**SUPPLIED DATA:**
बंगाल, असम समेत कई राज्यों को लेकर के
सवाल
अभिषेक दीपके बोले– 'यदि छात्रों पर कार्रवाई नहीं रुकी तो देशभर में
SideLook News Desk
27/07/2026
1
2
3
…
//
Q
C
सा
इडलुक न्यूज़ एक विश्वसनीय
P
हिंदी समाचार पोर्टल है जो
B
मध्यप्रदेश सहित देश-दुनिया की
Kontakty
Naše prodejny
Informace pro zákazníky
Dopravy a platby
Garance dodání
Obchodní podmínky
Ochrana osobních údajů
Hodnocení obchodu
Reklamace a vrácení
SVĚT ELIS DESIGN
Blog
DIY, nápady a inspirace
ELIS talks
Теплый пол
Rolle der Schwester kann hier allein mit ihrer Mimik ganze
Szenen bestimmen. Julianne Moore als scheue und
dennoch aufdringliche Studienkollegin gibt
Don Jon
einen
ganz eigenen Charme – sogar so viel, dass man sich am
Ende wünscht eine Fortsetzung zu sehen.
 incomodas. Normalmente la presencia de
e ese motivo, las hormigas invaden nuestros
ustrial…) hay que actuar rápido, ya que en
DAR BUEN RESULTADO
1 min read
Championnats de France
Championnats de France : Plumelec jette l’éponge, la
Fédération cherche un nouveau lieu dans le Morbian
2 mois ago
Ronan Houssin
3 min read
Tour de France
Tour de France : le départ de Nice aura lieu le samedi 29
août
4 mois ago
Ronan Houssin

**TASK DETAILS:**
Your response should be made up of the lines in the data that contain the word "lieu".

**SOLUTION TO THE PROBLEM:**
Fédération cherche un nouveau lieu dans le Morbian
Tour de France : le départ de Nice aura lieu le samedi 29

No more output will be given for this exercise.